_INSTRUCTIONS FOR THE TASK_: Using the data below, copy every line that contains the word "feDisplacementMap".

_Collected data entries_:
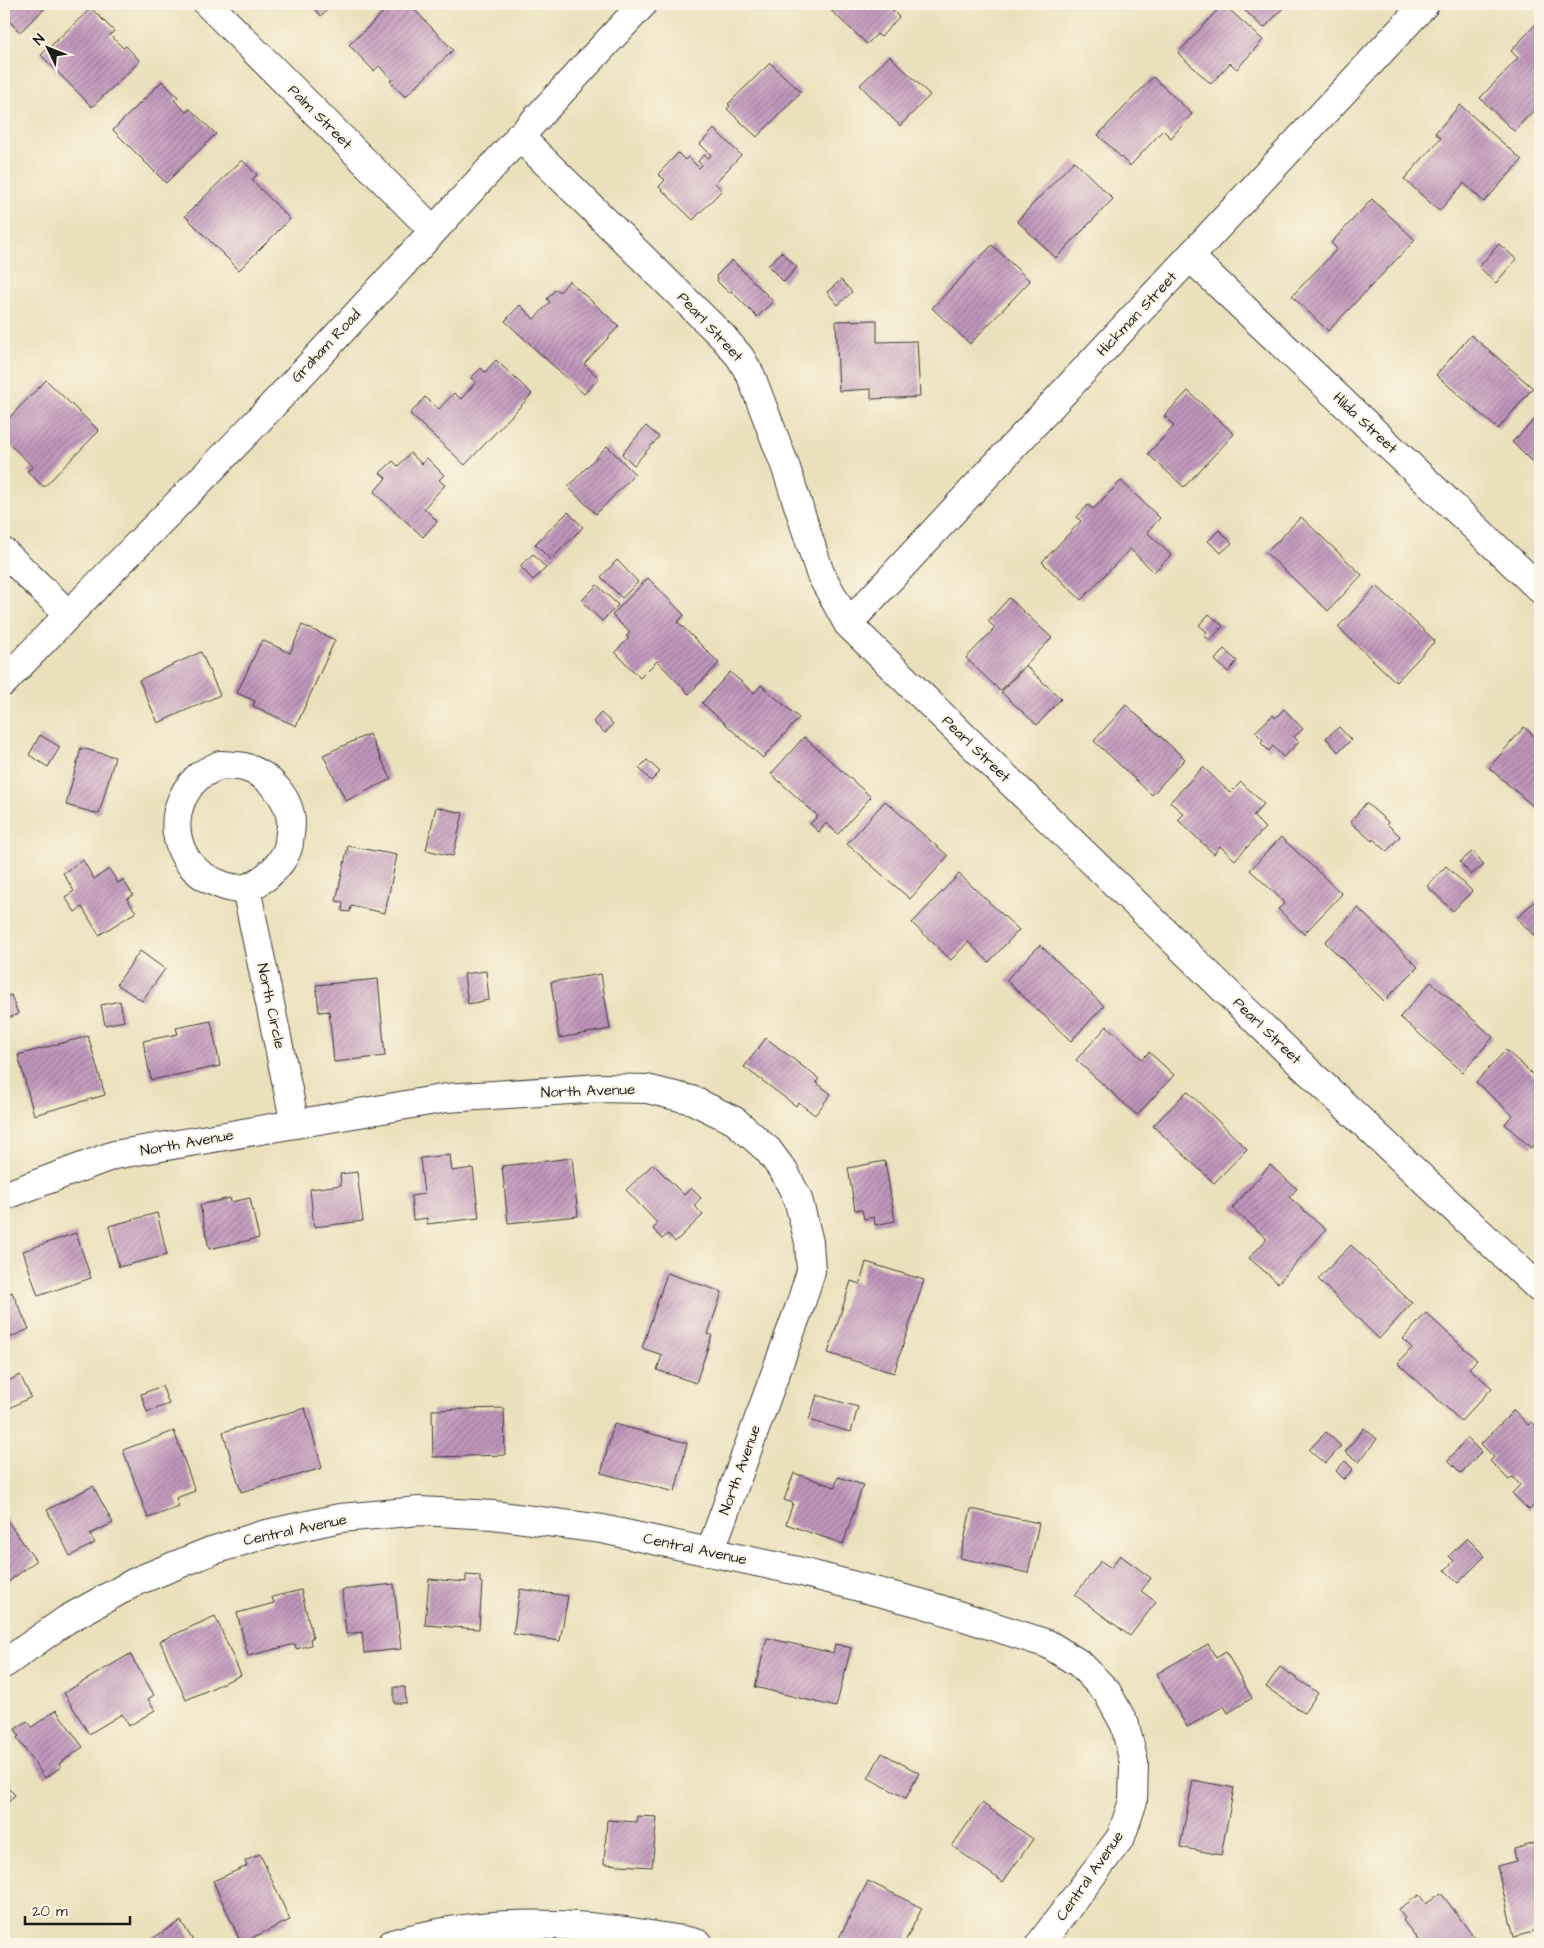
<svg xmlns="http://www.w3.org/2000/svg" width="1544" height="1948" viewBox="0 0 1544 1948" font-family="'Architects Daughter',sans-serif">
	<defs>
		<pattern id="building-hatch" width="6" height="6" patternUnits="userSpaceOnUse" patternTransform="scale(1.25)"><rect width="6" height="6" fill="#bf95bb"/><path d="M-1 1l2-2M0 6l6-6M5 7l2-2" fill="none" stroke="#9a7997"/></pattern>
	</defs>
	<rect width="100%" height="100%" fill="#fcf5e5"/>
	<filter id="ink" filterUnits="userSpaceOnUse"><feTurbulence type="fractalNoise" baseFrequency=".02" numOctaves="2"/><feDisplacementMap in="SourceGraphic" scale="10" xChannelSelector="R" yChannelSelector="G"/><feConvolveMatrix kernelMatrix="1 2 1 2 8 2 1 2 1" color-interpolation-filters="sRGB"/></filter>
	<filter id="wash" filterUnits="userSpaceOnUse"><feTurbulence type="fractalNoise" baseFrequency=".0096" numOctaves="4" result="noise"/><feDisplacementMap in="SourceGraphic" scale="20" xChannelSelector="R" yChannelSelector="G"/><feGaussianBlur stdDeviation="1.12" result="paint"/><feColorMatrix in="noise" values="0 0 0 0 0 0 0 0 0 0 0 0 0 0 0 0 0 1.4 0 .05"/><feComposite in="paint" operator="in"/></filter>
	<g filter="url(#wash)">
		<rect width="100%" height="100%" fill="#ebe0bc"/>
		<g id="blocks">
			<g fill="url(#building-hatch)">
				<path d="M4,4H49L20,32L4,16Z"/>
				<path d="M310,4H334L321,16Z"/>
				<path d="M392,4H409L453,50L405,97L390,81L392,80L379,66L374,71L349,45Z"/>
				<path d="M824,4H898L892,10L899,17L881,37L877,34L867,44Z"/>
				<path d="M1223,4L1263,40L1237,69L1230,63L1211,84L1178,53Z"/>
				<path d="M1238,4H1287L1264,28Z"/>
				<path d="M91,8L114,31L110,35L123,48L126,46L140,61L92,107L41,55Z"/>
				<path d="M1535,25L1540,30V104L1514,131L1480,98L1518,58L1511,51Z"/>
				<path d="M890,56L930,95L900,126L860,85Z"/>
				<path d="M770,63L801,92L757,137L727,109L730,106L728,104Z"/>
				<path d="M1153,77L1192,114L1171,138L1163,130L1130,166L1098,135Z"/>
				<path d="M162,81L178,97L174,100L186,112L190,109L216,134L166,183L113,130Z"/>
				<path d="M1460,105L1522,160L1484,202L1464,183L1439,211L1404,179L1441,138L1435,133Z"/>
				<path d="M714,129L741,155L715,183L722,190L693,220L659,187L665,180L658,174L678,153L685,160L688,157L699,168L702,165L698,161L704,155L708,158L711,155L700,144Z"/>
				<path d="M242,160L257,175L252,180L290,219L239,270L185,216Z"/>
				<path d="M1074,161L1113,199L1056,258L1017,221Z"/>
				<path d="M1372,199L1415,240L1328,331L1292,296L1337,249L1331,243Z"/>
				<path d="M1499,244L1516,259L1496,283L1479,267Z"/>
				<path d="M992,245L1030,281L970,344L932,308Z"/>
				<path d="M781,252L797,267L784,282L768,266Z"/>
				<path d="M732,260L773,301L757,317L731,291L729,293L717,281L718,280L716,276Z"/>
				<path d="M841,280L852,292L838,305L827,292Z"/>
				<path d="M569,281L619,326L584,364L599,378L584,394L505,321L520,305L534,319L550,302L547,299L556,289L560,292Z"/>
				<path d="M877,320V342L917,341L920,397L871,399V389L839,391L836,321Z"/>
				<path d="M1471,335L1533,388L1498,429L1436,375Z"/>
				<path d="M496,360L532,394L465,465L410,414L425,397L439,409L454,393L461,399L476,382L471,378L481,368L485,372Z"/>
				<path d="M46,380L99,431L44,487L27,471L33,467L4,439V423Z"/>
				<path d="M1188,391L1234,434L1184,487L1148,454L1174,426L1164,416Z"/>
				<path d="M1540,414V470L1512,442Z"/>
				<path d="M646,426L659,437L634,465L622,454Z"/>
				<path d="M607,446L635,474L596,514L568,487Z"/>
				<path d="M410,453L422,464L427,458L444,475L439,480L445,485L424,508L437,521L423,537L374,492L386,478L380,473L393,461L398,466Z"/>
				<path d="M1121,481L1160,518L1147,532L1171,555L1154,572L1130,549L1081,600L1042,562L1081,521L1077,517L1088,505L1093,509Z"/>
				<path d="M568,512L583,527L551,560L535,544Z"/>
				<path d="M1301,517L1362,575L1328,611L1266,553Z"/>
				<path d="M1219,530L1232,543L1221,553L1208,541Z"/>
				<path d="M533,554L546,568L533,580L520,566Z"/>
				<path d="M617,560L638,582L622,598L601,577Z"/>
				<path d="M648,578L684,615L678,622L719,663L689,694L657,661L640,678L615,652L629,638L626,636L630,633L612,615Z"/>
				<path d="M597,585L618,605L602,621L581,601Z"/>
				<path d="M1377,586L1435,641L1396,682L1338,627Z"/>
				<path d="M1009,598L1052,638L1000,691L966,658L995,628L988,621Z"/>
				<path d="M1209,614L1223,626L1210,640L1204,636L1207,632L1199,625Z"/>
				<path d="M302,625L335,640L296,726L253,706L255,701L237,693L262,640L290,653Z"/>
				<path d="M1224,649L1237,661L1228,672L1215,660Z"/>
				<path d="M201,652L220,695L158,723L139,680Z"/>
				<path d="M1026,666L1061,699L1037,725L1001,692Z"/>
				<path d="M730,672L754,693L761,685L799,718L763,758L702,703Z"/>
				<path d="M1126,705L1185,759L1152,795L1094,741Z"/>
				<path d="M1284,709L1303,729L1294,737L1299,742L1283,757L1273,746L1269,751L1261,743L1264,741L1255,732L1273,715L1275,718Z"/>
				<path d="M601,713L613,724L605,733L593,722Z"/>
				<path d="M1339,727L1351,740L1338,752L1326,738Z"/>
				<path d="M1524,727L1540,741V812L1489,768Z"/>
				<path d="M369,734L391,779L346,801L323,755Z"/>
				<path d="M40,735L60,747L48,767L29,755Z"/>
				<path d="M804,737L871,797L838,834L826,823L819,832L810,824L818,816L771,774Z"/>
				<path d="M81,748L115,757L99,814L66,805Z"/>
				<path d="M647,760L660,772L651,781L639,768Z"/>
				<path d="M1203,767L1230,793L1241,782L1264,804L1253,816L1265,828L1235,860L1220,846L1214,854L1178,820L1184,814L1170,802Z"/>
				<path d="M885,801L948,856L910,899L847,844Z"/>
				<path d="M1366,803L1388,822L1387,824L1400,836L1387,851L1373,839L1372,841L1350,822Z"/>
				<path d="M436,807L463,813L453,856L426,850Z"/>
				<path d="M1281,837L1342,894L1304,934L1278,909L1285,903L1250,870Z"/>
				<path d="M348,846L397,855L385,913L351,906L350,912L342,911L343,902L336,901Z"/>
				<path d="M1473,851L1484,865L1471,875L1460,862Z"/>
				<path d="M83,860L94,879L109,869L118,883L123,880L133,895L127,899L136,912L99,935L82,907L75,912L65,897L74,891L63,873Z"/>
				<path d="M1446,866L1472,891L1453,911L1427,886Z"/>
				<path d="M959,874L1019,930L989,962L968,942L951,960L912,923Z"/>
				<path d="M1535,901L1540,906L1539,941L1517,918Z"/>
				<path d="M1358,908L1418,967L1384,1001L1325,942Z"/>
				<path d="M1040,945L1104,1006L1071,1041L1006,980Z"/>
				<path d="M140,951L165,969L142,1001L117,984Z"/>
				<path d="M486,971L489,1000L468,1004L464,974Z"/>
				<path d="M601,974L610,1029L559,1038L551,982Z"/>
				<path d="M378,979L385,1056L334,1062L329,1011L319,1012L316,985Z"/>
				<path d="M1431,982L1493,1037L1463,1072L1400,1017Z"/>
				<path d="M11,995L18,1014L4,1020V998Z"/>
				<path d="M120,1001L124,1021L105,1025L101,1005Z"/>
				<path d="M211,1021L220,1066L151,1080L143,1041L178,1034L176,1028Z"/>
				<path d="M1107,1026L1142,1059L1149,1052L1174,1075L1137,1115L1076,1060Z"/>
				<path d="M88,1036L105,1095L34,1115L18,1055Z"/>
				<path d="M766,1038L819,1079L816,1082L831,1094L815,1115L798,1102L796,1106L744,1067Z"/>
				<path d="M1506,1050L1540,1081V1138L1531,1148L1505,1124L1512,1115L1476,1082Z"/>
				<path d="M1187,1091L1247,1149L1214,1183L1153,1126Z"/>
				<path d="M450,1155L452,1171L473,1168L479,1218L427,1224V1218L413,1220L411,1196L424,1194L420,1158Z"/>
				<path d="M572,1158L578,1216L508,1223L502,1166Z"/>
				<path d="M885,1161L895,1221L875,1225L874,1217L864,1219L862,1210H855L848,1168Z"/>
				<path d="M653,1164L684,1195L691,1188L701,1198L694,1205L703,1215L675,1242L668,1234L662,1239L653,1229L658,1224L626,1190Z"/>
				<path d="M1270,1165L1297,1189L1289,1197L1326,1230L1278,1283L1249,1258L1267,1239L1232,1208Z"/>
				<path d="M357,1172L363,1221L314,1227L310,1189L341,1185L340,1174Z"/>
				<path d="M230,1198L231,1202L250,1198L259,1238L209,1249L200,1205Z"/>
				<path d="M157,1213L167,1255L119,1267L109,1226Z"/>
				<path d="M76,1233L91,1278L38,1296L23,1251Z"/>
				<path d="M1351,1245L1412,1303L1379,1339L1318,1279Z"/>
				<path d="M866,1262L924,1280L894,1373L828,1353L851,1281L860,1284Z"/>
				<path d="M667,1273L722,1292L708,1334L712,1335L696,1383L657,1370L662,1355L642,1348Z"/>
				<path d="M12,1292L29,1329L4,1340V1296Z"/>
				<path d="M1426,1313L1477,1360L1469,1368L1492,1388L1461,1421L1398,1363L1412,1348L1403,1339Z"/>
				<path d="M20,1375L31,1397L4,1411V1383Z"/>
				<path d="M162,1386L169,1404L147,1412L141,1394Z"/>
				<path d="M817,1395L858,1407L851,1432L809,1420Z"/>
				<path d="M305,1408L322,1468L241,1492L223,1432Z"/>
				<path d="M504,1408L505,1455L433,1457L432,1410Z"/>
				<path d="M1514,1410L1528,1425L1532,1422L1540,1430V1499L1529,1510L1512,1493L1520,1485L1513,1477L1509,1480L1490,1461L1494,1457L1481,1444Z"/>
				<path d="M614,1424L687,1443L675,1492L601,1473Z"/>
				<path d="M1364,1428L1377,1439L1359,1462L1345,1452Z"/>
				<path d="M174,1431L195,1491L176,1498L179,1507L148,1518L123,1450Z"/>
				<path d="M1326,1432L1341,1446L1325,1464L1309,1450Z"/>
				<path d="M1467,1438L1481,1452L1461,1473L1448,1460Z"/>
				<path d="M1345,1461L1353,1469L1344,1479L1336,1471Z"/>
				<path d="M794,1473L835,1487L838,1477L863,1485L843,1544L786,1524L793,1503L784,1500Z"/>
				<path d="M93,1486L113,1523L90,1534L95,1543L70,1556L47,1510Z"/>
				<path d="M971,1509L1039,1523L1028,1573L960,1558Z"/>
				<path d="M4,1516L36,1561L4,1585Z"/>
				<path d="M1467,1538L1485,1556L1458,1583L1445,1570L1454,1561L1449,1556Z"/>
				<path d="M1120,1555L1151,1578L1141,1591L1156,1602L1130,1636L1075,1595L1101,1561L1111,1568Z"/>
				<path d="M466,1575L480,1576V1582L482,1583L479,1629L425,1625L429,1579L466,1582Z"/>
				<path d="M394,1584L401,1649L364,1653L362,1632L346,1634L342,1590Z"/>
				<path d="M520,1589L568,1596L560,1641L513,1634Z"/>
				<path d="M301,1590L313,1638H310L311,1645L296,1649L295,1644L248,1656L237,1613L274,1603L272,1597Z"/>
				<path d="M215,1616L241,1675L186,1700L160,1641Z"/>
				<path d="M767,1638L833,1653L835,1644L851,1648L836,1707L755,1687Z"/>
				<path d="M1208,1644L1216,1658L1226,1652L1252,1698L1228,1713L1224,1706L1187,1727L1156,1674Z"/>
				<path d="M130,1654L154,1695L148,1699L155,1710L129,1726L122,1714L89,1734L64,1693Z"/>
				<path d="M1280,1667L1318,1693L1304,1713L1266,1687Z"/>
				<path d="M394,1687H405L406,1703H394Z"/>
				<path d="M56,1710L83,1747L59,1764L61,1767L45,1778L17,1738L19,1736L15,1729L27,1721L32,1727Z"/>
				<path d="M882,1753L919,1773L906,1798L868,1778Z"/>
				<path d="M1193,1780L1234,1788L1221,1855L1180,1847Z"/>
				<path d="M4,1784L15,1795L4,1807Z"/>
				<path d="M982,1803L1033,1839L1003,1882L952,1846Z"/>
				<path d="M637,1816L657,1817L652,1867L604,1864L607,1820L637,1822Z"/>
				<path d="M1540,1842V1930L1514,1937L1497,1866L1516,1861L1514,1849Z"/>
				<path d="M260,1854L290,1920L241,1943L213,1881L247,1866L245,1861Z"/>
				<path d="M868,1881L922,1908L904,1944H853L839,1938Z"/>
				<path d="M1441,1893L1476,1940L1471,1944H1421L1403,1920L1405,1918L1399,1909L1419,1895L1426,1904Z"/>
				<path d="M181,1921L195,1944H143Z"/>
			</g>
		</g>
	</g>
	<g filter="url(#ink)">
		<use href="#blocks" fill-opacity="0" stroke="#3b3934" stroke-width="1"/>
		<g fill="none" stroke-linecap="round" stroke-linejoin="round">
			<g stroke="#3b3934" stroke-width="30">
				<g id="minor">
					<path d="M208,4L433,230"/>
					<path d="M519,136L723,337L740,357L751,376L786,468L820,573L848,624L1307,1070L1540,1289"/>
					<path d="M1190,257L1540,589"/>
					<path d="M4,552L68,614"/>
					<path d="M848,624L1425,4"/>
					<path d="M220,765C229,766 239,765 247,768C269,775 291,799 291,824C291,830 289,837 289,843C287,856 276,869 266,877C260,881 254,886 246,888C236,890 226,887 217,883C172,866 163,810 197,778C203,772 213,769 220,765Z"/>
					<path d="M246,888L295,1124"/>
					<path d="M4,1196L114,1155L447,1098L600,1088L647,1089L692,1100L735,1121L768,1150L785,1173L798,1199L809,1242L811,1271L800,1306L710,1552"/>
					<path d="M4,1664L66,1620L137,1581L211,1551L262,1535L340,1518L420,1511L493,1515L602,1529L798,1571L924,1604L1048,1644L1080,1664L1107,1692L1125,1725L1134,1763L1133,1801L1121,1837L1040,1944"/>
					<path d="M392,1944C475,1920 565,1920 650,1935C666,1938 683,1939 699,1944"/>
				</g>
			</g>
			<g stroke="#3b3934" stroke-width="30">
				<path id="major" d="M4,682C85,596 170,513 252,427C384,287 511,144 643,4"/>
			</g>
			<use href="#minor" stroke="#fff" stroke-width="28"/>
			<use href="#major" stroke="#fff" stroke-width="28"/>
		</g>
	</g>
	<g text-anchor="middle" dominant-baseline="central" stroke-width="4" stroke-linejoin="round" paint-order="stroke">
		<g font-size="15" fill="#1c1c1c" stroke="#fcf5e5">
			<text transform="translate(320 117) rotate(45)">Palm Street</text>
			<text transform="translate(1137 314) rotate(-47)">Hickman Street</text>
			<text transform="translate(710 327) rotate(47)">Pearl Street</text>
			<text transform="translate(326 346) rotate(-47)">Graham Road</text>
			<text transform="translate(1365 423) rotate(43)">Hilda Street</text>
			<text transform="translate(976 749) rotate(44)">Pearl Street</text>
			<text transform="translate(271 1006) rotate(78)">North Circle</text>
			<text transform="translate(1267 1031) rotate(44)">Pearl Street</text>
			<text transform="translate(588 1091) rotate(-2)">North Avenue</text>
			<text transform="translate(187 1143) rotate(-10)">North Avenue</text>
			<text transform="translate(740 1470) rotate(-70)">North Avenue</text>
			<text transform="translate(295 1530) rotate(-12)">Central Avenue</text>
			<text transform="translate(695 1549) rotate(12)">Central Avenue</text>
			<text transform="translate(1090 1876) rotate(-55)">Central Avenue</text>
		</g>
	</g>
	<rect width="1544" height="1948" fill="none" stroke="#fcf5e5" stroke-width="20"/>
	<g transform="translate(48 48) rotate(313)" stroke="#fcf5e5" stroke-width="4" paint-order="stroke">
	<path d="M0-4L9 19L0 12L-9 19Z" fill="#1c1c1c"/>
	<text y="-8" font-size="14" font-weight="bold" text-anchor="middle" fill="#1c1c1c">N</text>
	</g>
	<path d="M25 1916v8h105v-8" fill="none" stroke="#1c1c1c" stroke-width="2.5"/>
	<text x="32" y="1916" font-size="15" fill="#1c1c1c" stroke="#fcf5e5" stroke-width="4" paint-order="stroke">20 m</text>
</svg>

_SOLUTION TO THIS EXERCISE_:
	<filter id="ink" filterUnits="userSpaceOnUse"><feTurbulence type="fractalNoise" baseFrequency=".02" numOctaves="2"/><feDisplacementMap in="SourceGraphic" scale="10" xChannelSelector="R" yChannelSelector="G"/><feConvolveMatrix kernelMatrix="1 2 1 2 8 2 1 2 1" color-interpolation-filters="sRGB"/></filter>
	<filter id="wash" filterUnits="userSpaceOnUse"><feTurbulence type="fractalNoise" baseFrequency=".0096" numOctaves="4" result="noise"/><feDisplacementMap in="SourceGraphic" scale="20" xChannelSelector="R" yChannelSelector="G"/><feGaussianBlur stdDeviation="1.12" result="paint"/><feColorMatrix in="noise" values="0 0 0 0 0 0 0 0 0 0 0 0 0 0 0 0 0 1.4 0 .05"/><feComposite in="paint" operator="in"/></filter>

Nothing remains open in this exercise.